Chanel, the world's second largest label after LVMH-owned Louis Vuitton, plans to open a private salon and repair centre in Shanghai in the coming months.

The plans are part of an overall increase in capital spending this year to $1.8 billion from $1.2 billion in 2023, despite a more challenging environment after three years of exceptional growth, said Blondiaux.

Chanel will spend more on marketing and advertising investments, but at a lower proportion of sales than last year, the executives added, without providing figures.

The luxury industry is adjusting to more muted demand globally for high end fashion as the rising cost of living prompts younger shoppers to tighten their purse strings.

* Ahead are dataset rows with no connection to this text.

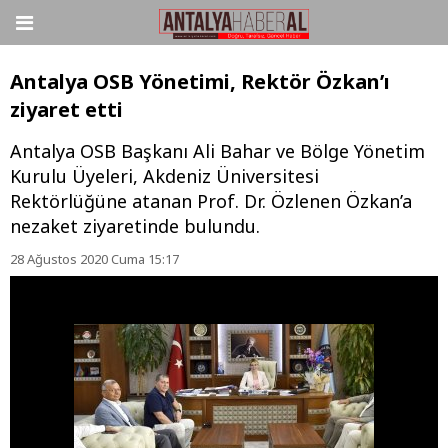
Antalya OSB Yönetimi, Rektör Özkan’ı
ziyaret etti
Antalya OSB Başkanı Ali Bahar ve Bölge Yönetim
Kurulu Üyeleri, Akdeniz Üniversitesi
Rektörlüğüne atanan Prof. Dr. Özlenen Özkan’a
nezaket ziyaretinde bulundu.
28 Ağustos 2020 Cuma 15:17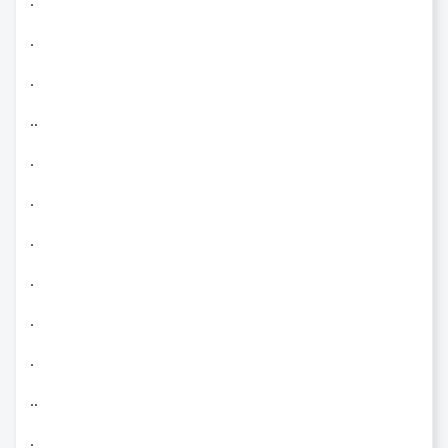
.
.
.
..
.
.
.
.
.
.
..
.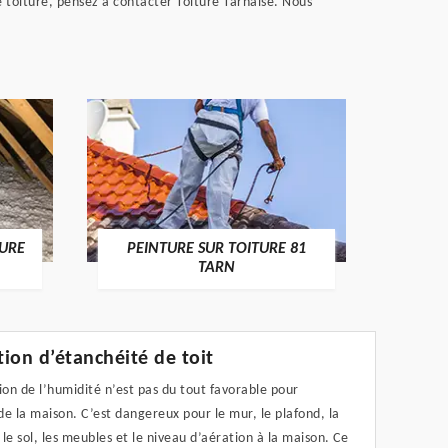
 toiture, pensez à contacter Toiture Tarnaise. Nous
RECHE
TURE
PEINTURE SUR TOITURE 81
TARN
ion d’étanchéité de toit
ion de l’humidité n’est pas du tout favorable pour
 de la maison. C’est dangereux pour le mur, le plafond, la
le sol, les meubles et le niveau d’aération à la maison. Ce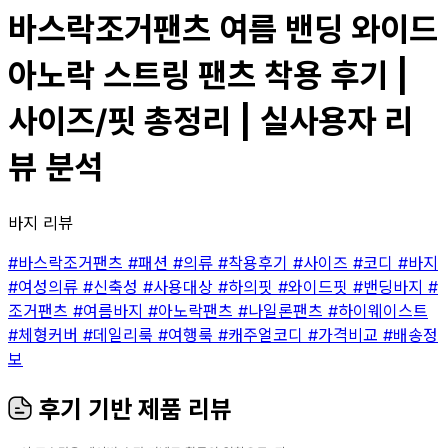
바스락조거팬츠 여름 밴딩 와이드
아노락 스트링 팬츠 착용 후기 |
사이즈/핏 총정리 | 실사용자 리
뷰 분석
바지 리뷰
#바스락조거팬츠
#패션
#의류
#착용후기
#사이즈
#코디
#바지
#여성의류
#신축성
#사용대상
#하의핏
#와이드핏
#밴딩바지
#
조거팬츠
#여름바지
#아노락팬츠
#나일론팬츠
#하이웨이스트
#체형커버
#데일리룩
#여행룩
#캐주얼코디
#가격비교
#배송정
보
후기 기반 제품 리뷰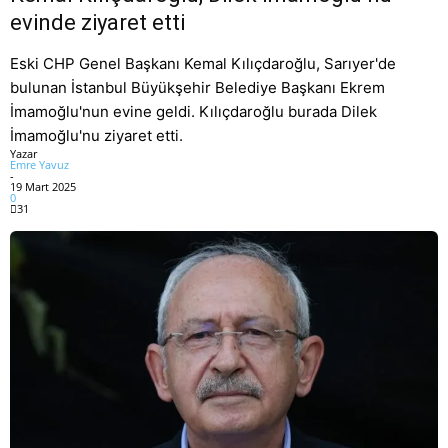
evinde ziyaret etti
Eski CHP Genel Başkanı Kemal Kılıçdaroğlu, Sarıyer'de
bulunan İstanbul Büyükşehir Belediye Başkanı Ekrem
İmamoğlu'nun evine geldi. Kılıçdaroğlu burada Dilek
İmamoğlu'nu ziyaret etti.
Yazar
Emre Yavuz
-
19 Mart 2025
0
31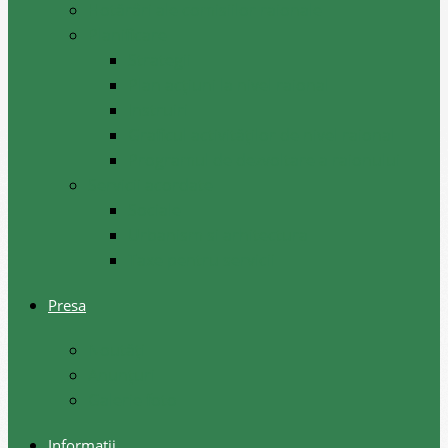
Hotărâri ale comisiilor raionale
Planificare
Strategii
Plan acțiuni la nivel raional
Instruiri
Graficul activităților de nivel raional
Programul de dezvoltare a raionului
Servicii acordate
Sociale
Urbanism si arhitectura
Taxe pentru servicii
Presa
Noutăţi
Anunţuri
Galerie foto
Informații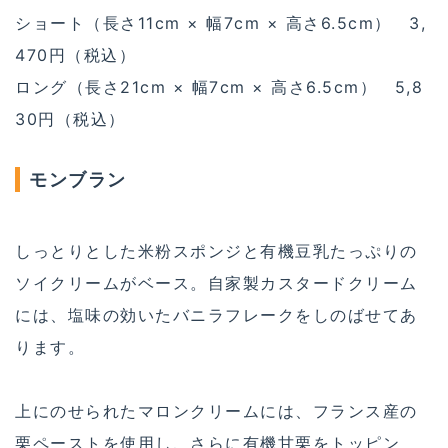
ショート（長さ11cm × 幅7cm × 高さ6.5cm） 3,
470円（税込）
ロング（長さ21cm × 幅7cm × 高さ6.5cm） 5,8
30円（税込）
モンブラン
しっとりとした米粉スポンジと有機豆乳たっぷりの
ソイクリームがベース。自家製カスタードクリーム
には、塩味の効いたバニラフレークをしのばせてあ
ります。
上にのせられたマロンクリームには、フランス産の
栗ペーストを使用し、さらに有機甘栗をトッピン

Chanel said 2023 revenue rose 16% on a comparable basis to $19.7 billion, with double-digit percentage growth in Asia and Europe offsetting a sharp slowdown in the United States.

The company increased its headcount by 14% to more than 36,500 people.

Last year, Hermes sales were up 21% to 13.4 billion euros ($14.5 billion), while fashion and leather goods sales at LVMH, the world’s largest luxury group, were up 14% to 42 billion euros.

"Growth with Chinese consumers is happening more in Europe and in Japan, and obviously far less in mainland China," said Blondiaux. In some recent weeks, Chinese tourists in Japan have accounted for as much as half of sales in Japan, he said.

Goldman Sachs forecasts 6% growth for the sector at constant exchange rates this year, with the fastest growth coming from Chinese shoppers, up 13%.

Chanel, which earlier this year increased prices by up to 6%, may further raise prices in the second half, to adjust to rising cost of materials or to even out exchange rate differences, said Blondiaux.

Nair brushed off persistent talk of a designer change at Chanel, noting that creative director Virginie Viard, who worked closely with her predecessor Karl Lagerfeld, had overseen strong growth in ready-to-wear fashion sales, which have surged two-and-a-half-times since 2018. Viard designs "very successfully for women," said Nair, citing feedback from clients.

Chanel is owned by French billionaire brothers Alain Wertheimer and Gerard Wertheimer.